On Updating your Game

 

The Story So Far

On mobile devices there is much less finality on what you ship than other mediums. It’s a good thing that you can fix things that weren’t quite right at release, and updates and tweaks are encouraged, but there is some hidden danger there. In fixing a bad, broken feature, I almost lost one of the things that, unintentionally made the game fun.

 

Now that I’ve quit my day job, I’ve actually got time to work on 10000000, One feature that annoyed me at the time I wrote it, but I didn’t have time to fix was what happens when you get to the end of the corridor:

What now?

 

You can see the mechanical reason for needing to do something here If the player is at the end of the corridor, they can’t see anything ahead, we can’t move the character any further and its generally not a good state. In the released version, I got around this by setting it as a “goal” and giving a bonus when the player got to the end:

Excellent?

It didn’t work. One of the most common, and fair complaints is that the player feels like they are being punished for doing well, something I agree with. I tried a simple “fix” and it yielded some surprising results, making the game less fun

 

In The Beginning

To give a bit of background on how the corridor works; your character’s position on the screen, represents the amount of time you have left in the game. It’s not something that fits well with any existing metaphors, so I searched for something to make it fit in with the lore and failed. In the end, I just had to (try) to explain it in a tutorial

The most clear tutorial message in the world

Internally, this is just represented as a float “progress” which is from 0 (failure) to 100 (hurray), with the bonus occurring when the player hits ~90-95 or so.

One thing that came up when playing around with this, is that its a fun experience to be on the cusp of failure and recover and it’s an exciting experience to constantly near failure, but holding your own, so rather than using a simple linear interpolation to map the characters progress to screen position, I used a sinusoidal interpolation.

Linear Interpolation

Current version - Sinusoidal Interpolation. Exciting!

 

Simple Fix

So, I thought the easiest thing to do, is just cap the player when they get past the line and just start incrementing a counter, so long as they stay ahead of the line, that counter goes up.

99 Free Wood.

Now this in itself has some good points, the player is rewarded rather then penalised for staying there, there is an equilibrium that disrupts the player back to a normal state (less warning about upcoming stuff)

But here is where it went wrong: In the original version, there was a great, unintentional tension, everyone I saw, and if I think about it, myself too, would try to get towards the end, but not too far, not enough that you’d get the ‘bonus’ that set you back, but enough to give you the biggest buffer of time, even when you were performing well you were on the edge of your seat trying to maintain an optimum lead.

While the result is bad, the gameplay it creates is great fun.

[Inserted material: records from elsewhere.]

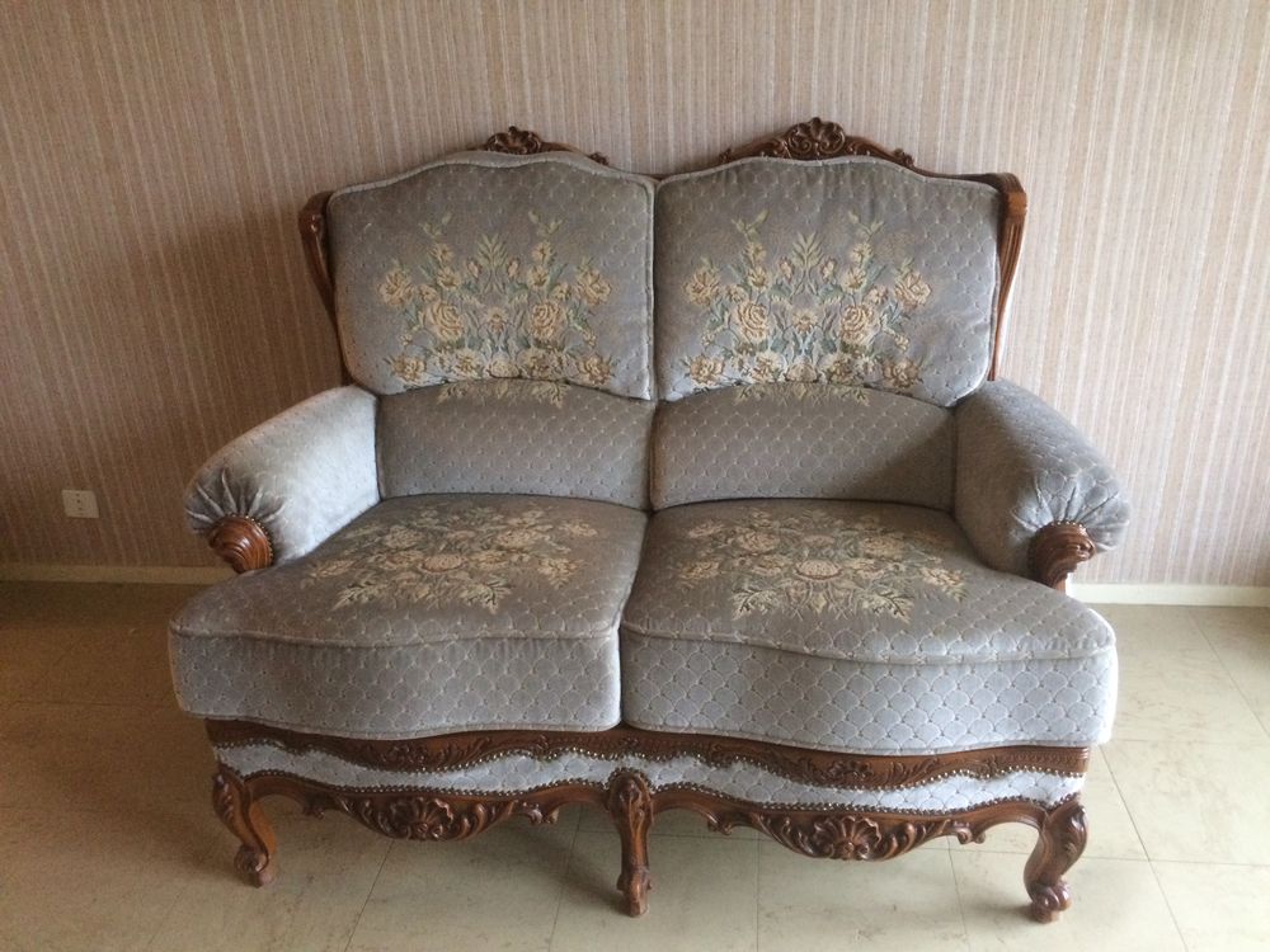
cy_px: 476
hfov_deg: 61.7
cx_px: 635
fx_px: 1064
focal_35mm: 29
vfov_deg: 48.2
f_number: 2.2
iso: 320
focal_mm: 4.15
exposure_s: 1/25
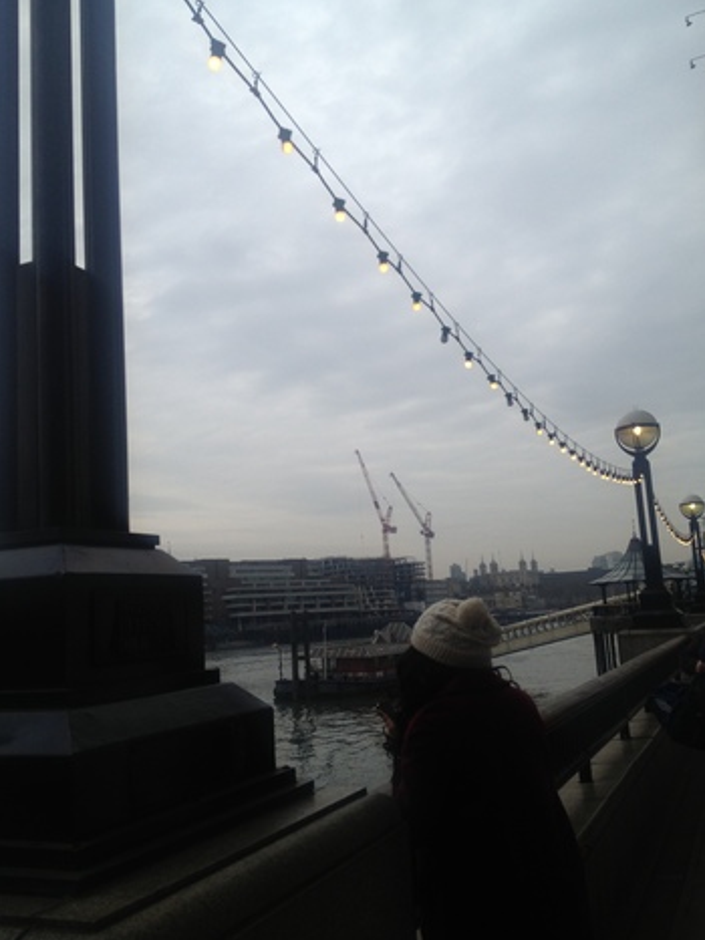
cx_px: 361
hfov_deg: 39.6
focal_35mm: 36
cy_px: 479
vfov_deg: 51.4
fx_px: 978
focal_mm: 4.28
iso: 50
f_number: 2.4
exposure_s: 1/811
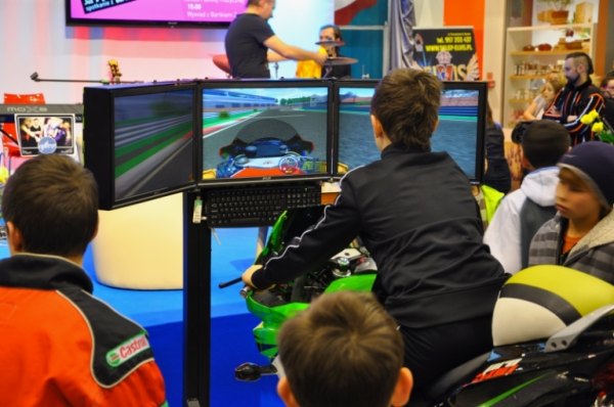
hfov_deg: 29.9
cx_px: 307
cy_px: 204
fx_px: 1149
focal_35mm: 68
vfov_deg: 20.1
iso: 400
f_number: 4.8
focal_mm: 45
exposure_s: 1/15
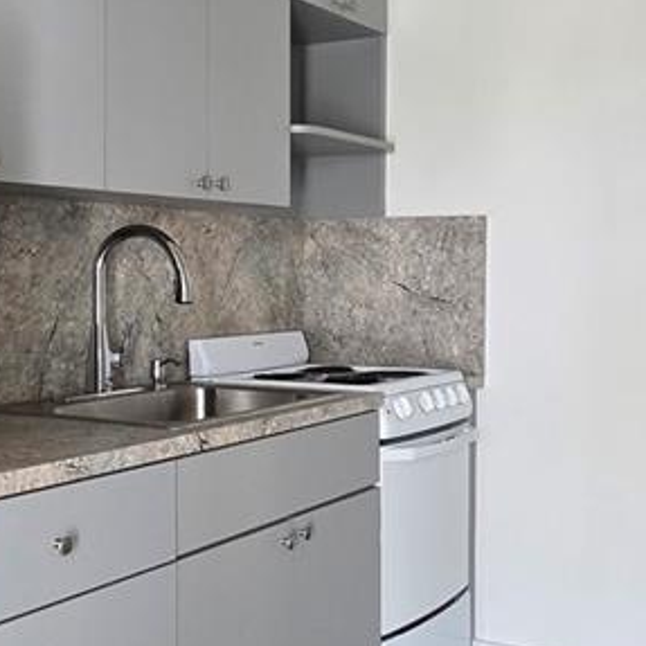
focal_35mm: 48
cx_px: 369
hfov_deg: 35.3
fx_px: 1013
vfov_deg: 35.3
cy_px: 295
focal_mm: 2.2
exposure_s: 1/60
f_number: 1.9
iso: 400
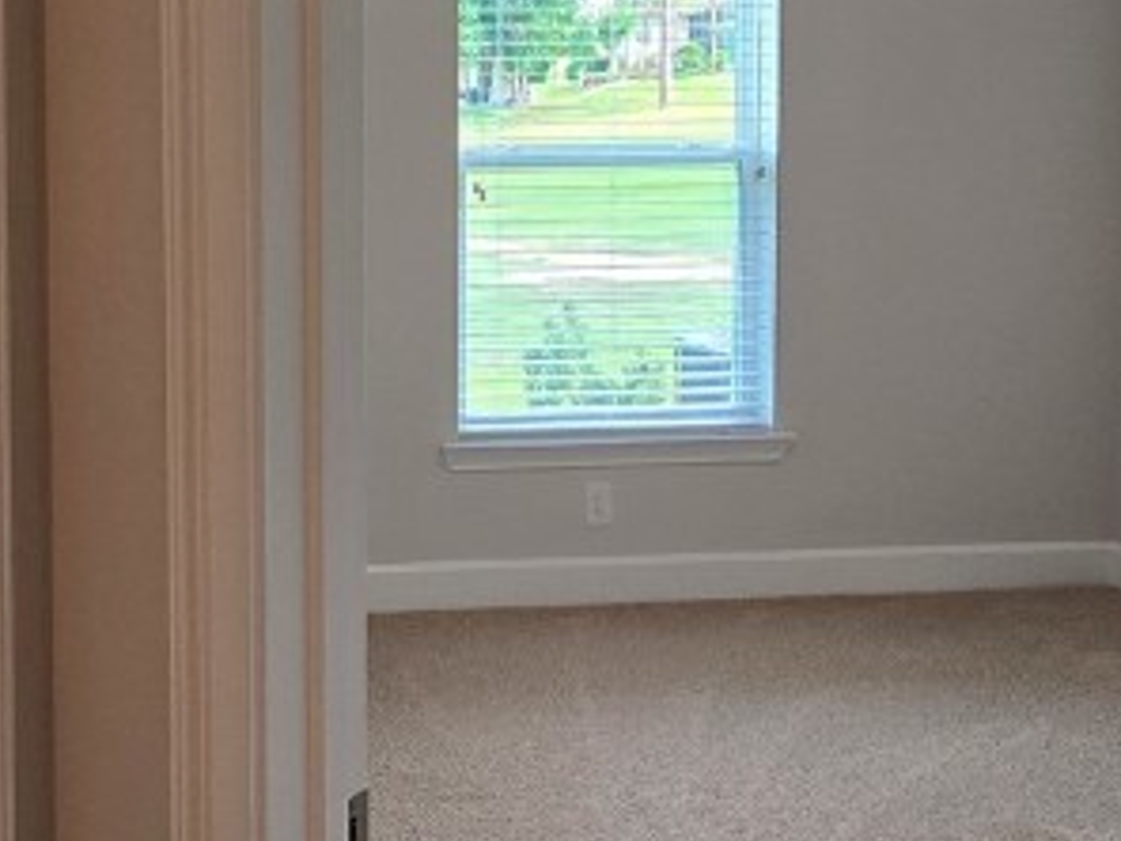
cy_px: 220
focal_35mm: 45
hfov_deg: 39.3
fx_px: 1457
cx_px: 125
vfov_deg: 31.7
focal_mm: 2.2
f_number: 2.2
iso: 80
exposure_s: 1/60
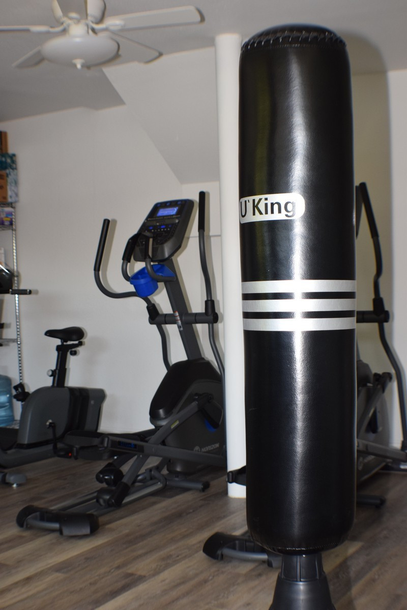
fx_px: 1221
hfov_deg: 18.9
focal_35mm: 72
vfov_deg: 28.1
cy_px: 305
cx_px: 204
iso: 800
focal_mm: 48
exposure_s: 1/80
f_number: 5.3
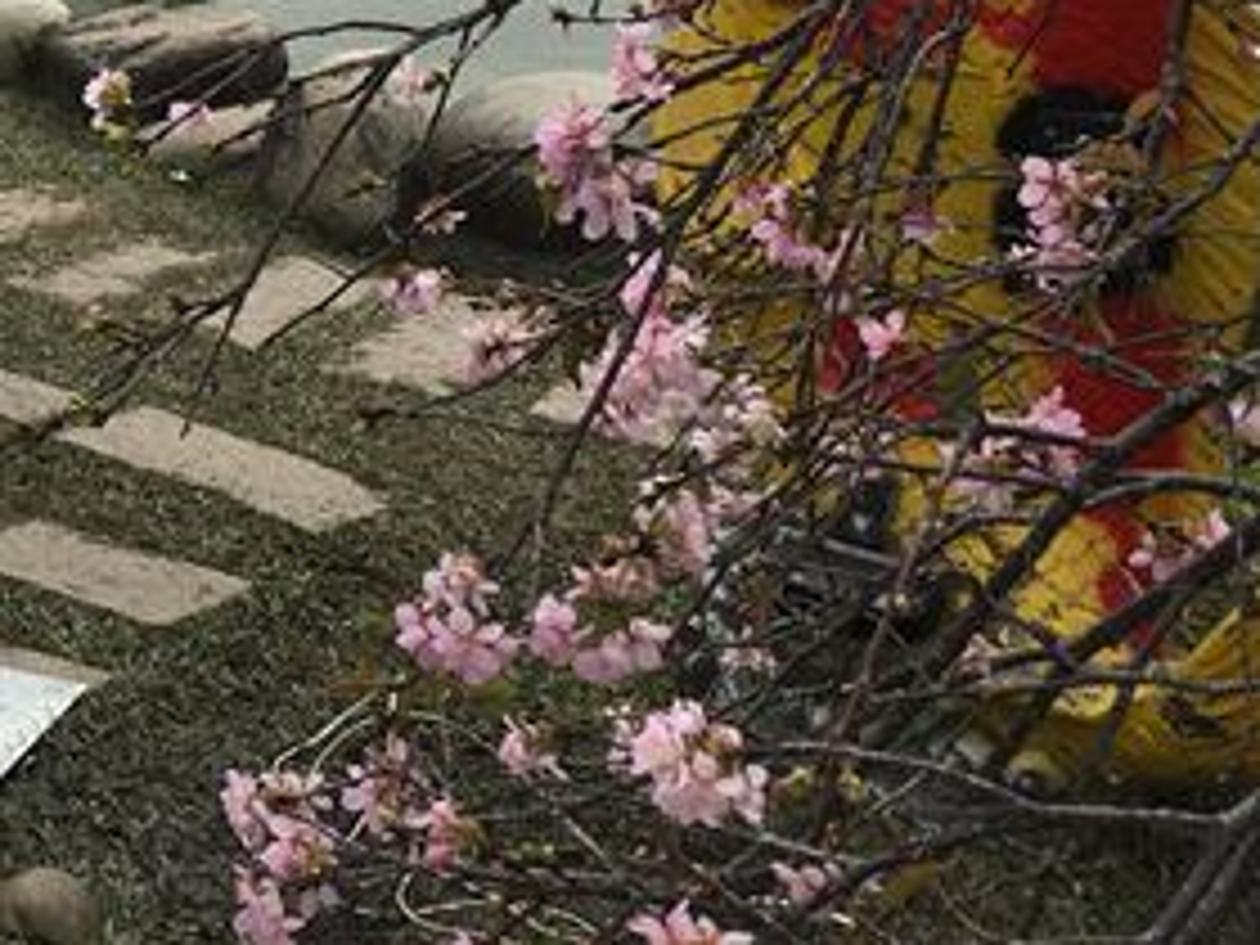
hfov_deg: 21.9
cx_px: -216
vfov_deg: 16.6
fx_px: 3021
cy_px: -346
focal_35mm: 83
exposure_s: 1/836
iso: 25
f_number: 2.2
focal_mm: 4.15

In the new version, once you were doing well It was just a matter of matching, reacting, and trying to keep your lead. no tension, so much of the game was lost.

 

 

A Solution

I’m trying a varation on that theme now. When you cross the line, you get a counter ticking up. If you manage to stay in front of that line until the counter reaches maximum, you get the bonus, if you cross back over the line on the left side (minus a bit of grace) you get nothing. It motivates you to really stay above that line, the tension is still there, but now its more about falling back rather than falling forward. You also have the nice surprise of seeing what kind of resource you are going to be getting, and a range of values it could be

Ante status: Up

It still wasn’t quite perfect though. Remember that sinusodial interpolation? It worked as a detriment here. 1 point of “progress” translates into quite a lot of z space so when you start losing time you don’t really get much of a visual warning and it feels fast and unfair. I’ve changed it so once you hit the 90% mark you start moving on a second round sinusodial easing.

And the final result (in the case of a failure at least):

Final Version

 

I think this still captures the tension that was there originally, but is much more pleasing to the player.

To try to keep some of the tread-the-edge-of-optimality, if you do complete your contract, you’ll need to move back out and in again to restart a new counter. I’m still not sure whether this captures the original magical tension. I’ll have to test some more.